Item de trabalho A.
Responda às perguntas abaixo com base no trecho fornecido, uma resposta por linha, marcadas como as perguntas.
(i) Que nome a prefeitura de São Paulo deu à intervenção urbana no bairro da Luz?
(ii) Qual tese da obra Sobre O Conceito de História, de Walter Benjamin, é citada?
(iii) A degradação de qual lugar de Salvador é mencionada como tendo elementos comuns com a do centro velho de São Paulo?
Item de trabalho B.
Copie do trecho fornecido tudo o que vai desde "A Nova Luz –" até "dos exemplos históricos.", sem alterar nada.

Trecho fornecido.
○ ○ ○ ○ ○

26 dezembro 2007

Adeus Ano Velho, Feliz Revolução Nova



Que o próximo ano
traga esperanças revolucionárias e que sejamos capazes de pensarmos e construirmos um mundo melhor. Que a poesia, a filosofia, a arte e a revolução - do espírito e da matéria - andem de mãos dadas na tarefa, dura, mas necessária, de erguermos um novo horizonte.Até o próximo ano.








13 dezembro 2007

A Nova Luz – Uma Resposta Histórica a Um Processo em Curso

É papel do historiador não somente se debruçar sobre o passado, mas também procurar compreender o presente a partir do passado, a partir dos exemplos históricos.
Vista do ângulo da história, a intervenção urbana no bairro da luz, em São Paulo, que a prefeitura de São Paulo denominou de Nova Luz , chega a ter um nome até irônico, porque ela se configura, do ponto de vista histórico, na repetição de velhos erros urbanísticos e na perpetuação de práticas sociais que, se aparentemente limpam as áreas urbanas – limpeza essa já questionável – num curto intervalo de tempo, a longo prazo representam um aprofundamento no erro e não a solução – estamos falando da gentrification, ou gentrificação. Mas não nos antecipemos. Estamos a colocar o carro na frente dos bois.
Walter Benjamin, em sua VI tese Sobre O Conceito de História, diz : articular o passado historicamente não significa conhecê-lo “tal como ele propriamente foi”. Significa apoderar-se de uma lembrança tal como ela lampeja num instante de perigo. Nós estamos articulando o passado enquanto ele ainda é presente, porque esse é um instante de perigo, perigo esse que terá suas conseqüências para o futuro, principalmente quando se está a se repetir erros que já foram cometidos – intervenções urbanas que levaram a novas levas de especulação imobiliária, “higienização” do centro com deslocamento maciço de pessoas – é como tentar jogar para baixo do tapete aquilo que salta à vista e não se percebe que a história não acoberta nada, tudo vem à tona com o tempo, alguém testemunha o momento de perigo.
Porque antes mesmo de avaliar o projeto, faz-se necessário avaliar a degradação do chamado centro velho, em particular a degradação do bairro da Luz. Esse processo de degradação, de abandono, por parte do poder público, do chamado centro velho, não foi um fenômeno isolado da cidade de São Paulo, ele ocorreu de modo variado e comum em quase todas as grandes metrópoles do século XX, e há elementos muito comuns, por exemplo, com a degradação do Pelourinho, em Salvador. Segundo Paulo Ormindo
Um centro histórico desse tipo, normalmente, sofre alguns processos, como excessiva especialização, em conseqüência do aumento da demanda dos serviços, que é, por sua vez, função de seu crescimento. Por exemplo, a sua transformação num setor exclusivo de prestação de serviços – comércio,bancos, etc. - o que implica uma pressão imobiliária muito grande sobre a área. É um processo que ocorre hoje e foi responsável pela destruição de uma série de centros históricos no Brasil, como é o caso do Rio de Janeiro, de São Paulo, e de outras capitais brasileiras, e que vem ocorrendo a nível latino- americano e em outros países.

○ ○ ○ ○ ○

Dados fornecidos.

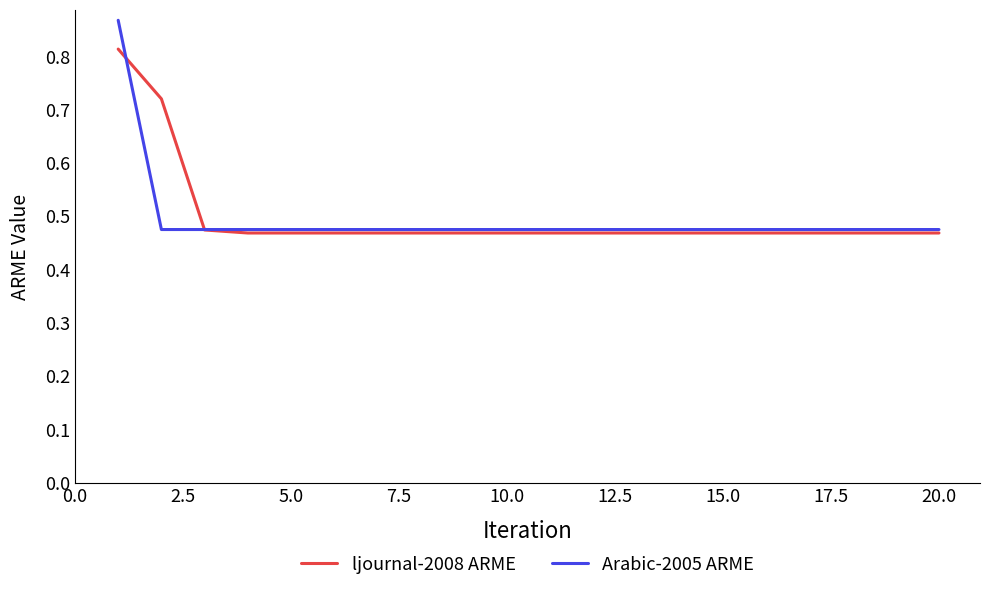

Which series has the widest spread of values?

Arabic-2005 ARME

○ ○ ○ ○ ○

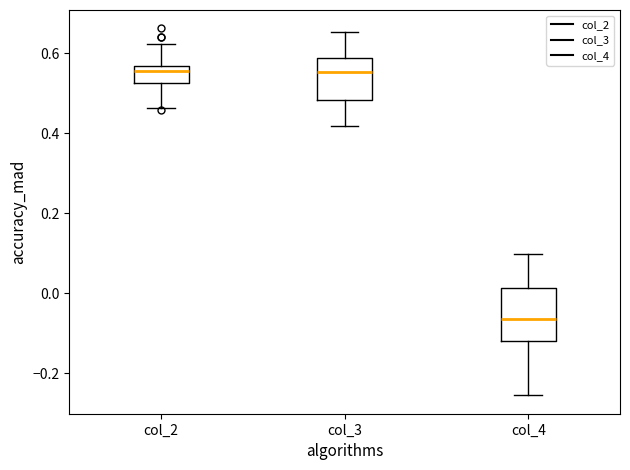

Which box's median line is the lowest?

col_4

○ ○ ○ ○ ○

Resultado da tarefa A.
(i) Nova Luz.
(ii) A VI tese.
(iii) O Pelourinho.

Resultado da tarefa B.
A Nova Luz – Uma Resposta Histórica a Um Processo em Curso

É papel do historiador não somente se debruçar sobre o passado, mas também procurar compreender o presente a partir do passado, a partir dos exemplos históricos.